GIVEN TEXT
========================================

Noted civil rights activist Andrew Young also made the Foot-in-Mouth finals in an interview with the Los Angeles Sentinel. He had been hired by Wal-Mart Stores, Inc., to help the retail giant improve its public image. When quizzed about Wal-Mart forcing smaller stores out of business, Young said:
“Well, I think they should; they ran the ‘mom and pop’ stores out of my neighborhood. But you see, those are the people who have been overcharging us, selling us stale bread and bad meat and wilted vegetables. …I think they’ve ripped off our communities enough. First it was Jews, then it was Koreans and now it’s Arabs; very few black people own these stores.”
Rabbi Marvin Hier, dean and founder of the Los Angeles Simon Wiesenthal Center, responded:
“If anyone should know that these are the words of bigotry, anti-Semitism and prejudice, it’s him. During his years as a leader of the national civil rights movement, if anyone would utter remarks like this about African-Americans his voice would be the first to rise in indignation.”
Amidst the uproar over his remarks, Young resigned from his Wal-Mart position. Claiming that he had been “misread and misinterpreted,” he told the Associated Press:
“I think I was on the verge of becoming part of the controversy, and I didn’t want to become a distraction from the main issues, so I thought I ought to step down.”
Democrats had criticized Young when his own company, Good Works International, was hired by Working Families for Wal-Mart. In his resignation announcement, Young said his work with Working Families had taken far more of his time than he had anticipated.
Finally, George Allen, former governor and incumbent U. S. Senator for Virginia, made off-the-cuff remarks during his 2006 re-election campaign to a crowd at a campaign stop near Breaks, VA. Calling attention to a volunteer who was filming the campaign gathering for his senatorial opponent, James Webb, the senator said:
“This fellow here over here with the yellow shirt, Macaca, or whatever his name is. He’s with my opponent. He’s following us around everywhere. And it’s just great. We’re going to places all over Virginia, and he’s having it on film, and it’s great to have you here, and you show it to your opponent because he’s never been there and probably will never come. …Let’s give a welcome to Macaca, here. Welcome to America and the real world of Virginia.”
Senator Allen’s political opponents, including Democrats who expected him to be a Republican presidential candidate in 2008, immediately pounced on “macaca” – a variation of “macaque” which is a type of monkey. The term is also said to be a French racial slur for dark skinned North African peoples. (Macaca or macaco means “fool, clown, or simpleton” in Italian.)
S. R. Sidarth, the young Webb-campaign volunteer Senator Allen taunted, is of Indian (India) ancestry, but was born in Fairfax, VA. Allen-campaign workers had called him “Mohawk” during the weeks he filmed the Allen stops because he sported that style of haircut. No one can explain how “Mohawk” morphed into “Macaca” in the senator’s remarks. (A hearing problem, perhaps?)

========================================

THE TASKS
1. Answer these from the passage about Andrew Young and George Allen:
(a) Which company hired Andrew Young to help improve its public image?
(b) What is the name of Young's own company?
(c) Where was S. R. Sidarth born?
2. Reproduce word for word the part of the passage about Andrew Young and George Allen that opens with the words containing "Amidst the uproar" and closes with "he had anticipated.".

DATA SUPPLIED
========================================

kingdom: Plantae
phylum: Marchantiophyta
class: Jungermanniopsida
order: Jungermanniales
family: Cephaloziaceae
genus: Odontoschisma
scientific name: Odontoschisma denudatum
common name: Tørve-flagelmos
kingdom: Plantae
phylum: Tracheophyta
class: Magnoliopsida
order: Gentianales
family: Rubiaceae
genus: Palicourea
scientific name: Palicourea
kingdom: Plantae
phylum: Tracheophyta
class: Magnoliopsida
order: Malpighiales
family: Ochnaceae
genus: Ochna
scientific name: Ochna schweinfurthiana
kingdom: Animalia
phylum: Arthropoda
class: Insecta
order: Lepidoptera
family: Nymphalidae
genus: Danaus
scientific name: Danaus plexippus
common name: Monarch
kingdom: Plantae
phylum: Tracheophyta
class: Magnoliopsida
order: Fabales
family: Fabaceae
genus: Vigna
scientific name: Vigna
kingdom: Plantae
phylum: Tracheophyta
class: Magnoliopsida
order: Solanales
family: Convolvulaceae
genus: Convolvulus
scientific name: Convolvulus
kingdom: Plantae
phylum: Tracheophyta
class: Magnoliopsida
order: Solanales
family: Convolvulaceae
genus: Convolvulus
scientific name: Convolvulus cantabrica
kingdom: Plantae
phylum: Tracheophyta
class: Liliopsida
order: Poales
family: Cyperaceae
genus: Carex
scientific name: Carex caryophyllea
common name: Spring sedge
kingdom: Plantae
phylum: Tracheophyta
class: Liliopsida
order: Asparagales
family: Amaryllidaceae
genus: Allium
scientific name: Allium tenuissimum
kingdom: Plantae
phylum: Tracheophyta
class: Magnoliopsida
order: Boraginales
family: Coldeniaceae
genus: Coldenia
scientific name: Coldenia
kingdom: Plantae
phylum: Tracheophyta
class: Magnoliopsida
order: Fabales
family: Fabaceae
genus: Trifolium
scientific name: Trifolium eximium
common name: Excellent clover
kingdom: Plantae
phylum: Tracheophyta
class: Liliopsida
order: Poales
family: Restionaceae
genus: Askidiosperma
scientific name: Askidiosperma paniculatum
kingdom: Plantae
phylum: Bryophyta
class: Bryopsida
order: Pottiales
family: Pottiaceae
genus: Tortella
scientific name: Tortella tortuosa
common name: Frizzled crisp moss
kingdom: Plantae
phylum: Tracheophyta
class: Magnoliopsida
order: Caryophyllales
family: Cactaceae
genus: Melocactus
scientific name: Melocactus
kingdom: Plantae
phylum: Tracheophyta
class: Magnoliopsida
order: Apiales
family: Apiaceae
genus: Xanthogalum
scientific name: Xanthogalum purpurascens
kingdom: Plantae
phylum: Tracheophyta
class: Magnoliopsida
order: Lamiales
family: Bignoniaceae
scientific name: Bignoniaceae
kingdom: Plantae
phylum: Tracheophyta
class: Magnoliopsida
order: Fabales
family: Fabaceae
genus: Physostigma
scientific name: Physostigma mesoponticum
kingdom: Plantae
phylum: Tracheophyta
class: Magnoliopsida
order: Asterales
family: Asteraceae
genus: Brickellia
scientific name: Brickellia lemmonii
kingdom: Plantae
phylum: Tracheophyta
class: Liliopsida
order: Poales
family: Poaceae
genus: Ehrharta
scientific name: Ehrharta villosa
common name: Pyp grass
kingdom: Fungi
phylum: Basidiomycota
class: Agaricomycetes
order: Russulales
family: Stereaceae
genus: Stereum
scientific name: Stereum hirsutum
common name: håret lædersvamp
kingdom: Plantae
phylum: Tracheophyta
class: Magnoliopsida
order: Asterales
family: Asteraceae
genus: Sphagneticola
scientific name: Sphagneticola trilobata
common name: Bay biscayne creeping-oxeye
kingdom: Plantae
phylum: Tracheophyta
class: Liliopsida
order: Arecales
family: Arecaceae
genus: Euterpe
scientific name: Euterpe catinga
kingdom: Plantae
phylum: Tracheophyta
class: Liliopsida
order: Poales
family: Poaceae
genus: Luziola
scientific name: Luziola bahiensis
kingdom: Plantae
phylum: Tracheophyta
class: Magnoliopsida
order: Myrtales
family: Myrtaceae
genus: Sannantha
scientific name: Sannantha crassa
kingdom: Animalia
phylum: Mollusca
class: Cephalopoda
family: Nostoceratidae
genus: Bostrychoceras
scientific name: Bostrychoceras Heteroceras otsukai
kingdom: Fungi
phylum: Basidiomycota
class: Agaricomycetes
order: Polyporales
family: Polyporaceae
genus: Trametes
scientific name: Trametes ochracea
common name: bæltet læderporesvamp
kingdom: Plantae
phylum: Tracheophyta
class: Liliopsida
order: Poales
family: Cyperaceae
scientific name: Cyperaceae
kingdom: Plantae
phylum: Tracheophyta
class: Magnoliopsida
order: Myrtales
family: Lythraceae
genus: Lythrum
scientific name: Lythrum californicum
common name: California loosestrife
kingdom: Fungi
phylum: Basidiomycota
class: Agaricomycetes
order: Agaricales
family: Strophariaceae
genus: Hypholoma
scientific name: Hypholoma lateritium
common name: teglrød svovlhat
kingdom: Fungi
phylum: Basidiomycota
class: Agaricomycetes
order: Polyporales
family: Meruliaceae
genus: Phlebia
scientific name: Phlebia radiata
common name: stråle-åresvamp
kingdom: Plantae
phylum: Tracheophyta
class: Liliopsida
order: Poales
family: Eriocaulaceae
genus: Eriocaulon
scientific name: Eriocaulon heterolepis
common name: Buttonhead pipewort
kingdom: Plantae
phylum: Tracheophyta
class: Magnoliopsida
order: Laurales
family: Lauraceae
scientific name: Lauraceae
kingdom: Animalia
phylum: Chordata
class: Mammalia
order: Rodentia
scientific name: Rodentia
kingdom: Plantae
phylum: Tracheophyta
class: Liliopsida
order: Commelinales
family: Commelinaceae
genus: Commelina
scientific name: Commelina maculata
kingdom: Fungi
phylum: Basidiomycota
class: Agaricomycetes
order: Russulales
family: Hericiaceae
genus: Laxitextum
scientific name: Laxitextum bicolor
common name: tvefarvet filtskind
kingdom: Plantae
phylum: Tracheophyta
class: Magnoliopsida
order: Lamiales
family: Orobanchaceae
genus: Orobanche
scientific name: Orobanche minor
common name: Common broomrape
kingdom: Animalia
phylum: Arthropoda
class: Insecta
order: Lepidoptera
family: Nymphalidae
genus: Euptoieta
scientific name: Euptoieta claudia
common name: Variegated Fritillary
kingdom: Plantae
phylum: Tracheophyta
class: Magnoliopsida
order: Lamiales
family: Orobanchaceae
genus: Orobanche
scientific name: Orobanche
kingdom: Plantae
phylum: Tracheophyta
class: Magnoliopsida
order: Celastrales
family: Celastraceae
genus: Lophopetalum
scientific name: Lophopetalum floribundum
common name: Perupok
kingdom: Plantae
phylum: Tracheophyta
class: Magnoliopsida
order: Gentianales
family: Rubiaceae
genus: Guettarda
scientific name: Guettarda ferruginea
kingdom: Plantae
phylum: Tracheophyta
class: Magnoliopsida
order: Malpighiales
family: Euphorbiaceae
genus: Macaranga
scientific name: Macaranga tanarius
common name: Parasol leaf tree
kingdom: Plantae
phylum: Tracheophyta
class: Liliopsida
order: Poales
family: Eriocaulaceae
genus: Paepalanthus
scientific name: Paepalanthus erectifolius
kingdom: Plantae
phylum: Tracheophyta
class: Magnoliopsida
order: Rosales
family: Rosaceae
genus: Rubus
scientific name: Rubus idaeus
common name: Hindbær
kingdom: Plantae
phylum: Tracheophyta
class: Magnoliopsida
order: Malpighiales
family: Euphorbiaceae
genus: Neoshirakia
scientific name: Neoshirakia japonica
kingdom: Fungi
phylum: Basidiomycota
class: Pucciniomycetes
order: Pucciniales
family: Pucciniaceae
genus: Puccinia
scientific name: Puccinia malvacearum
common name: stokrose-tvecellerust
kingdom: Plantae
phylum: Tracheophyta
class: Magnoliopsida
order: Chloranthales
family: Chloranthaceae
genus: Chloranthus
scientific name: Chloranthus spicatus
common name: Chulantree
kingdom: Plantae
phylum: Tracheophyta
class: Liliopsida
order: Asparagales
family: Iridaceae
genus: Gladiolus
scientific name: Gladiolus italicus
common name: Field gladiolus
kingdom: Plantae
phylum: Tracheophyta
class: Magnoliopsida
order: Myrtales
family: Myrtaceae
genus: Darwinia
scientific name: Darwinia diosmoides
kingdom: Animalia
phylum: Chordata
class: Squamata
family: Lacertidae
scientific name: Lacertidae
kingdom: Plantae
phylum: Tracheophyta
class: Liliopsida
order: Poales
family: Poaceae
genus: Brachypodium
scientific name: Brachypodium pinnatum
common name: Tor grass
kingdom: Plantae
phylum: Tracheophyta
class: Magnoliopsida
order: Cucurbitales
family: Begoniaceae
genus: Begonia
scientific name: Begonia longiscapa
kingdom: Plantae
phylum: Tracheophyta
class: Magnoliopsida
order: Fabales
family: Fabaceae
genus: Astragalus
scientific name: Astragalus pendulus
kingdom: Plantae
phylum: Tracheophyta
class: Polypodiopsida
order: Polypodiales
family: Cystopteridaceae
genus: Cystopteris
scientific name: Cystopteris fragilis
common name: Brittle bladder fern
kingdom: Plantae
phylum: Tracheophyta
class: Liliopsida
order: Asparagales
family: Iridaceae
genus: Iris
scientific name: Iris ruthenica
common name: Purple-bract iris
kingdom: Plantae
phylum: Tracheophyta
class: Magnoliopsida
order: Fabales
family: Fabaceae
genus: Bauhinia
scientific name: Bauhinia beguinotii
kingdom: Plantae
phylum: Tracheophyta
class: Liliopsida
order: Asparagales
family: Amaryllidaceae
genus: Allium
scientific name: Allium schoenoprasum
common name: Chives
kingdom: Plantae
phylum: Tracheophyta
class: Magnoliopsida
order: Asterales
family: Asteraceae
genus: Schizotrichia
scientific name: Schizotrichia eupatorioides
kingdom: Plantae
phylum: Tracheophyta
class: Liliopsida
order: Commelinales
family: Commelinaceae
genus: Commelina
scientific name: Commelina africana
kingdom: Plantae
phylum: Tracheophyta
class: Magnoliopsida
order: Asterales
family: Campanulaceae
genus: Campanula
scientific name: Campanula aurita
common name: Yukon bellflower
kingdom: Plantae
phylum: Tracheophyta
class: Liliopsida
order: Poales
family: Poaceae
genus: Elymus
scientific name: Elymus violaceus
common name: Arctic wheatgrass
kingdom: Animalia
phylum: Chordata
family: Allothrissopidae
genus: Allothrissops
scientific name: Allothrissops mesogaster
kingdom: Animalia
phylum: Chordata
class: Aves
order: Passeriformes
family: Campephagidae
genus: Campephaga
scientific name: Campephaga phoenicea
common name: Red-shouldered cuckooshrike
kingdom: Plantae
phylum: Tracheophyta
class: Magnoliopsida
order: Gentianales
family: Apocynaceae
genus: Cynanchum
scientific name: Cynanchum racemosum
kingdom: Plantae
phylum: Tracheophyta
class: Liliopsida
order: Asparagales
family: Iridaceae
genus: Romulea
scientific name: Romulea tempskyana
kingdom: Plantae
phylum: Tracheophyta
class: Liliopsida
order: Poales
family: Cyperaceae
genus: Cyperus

========================================

ANSWERS PER TASK
1.
(a) Wal-Mart Stores, Inc.
(b) Good Works International
(c) Fairfax, VA

2.
Amidst the uproar over his remarks, Young resigned from his Wal-Mart position. Claiming that he had been “misread and misinterpreted,” he told the Associated Press:
“I think I was on the verge of becoming part of the controversy, and I didn’t want to become a distraction from the main issues, so I thought I ought to step down.”
Democrats had criticized Young when his own company, Good Works International, was hired by Working Families for Wal-Mart. In his resignation announcement, Young said his work with Working Families had taken far more of his time than he had anticipated.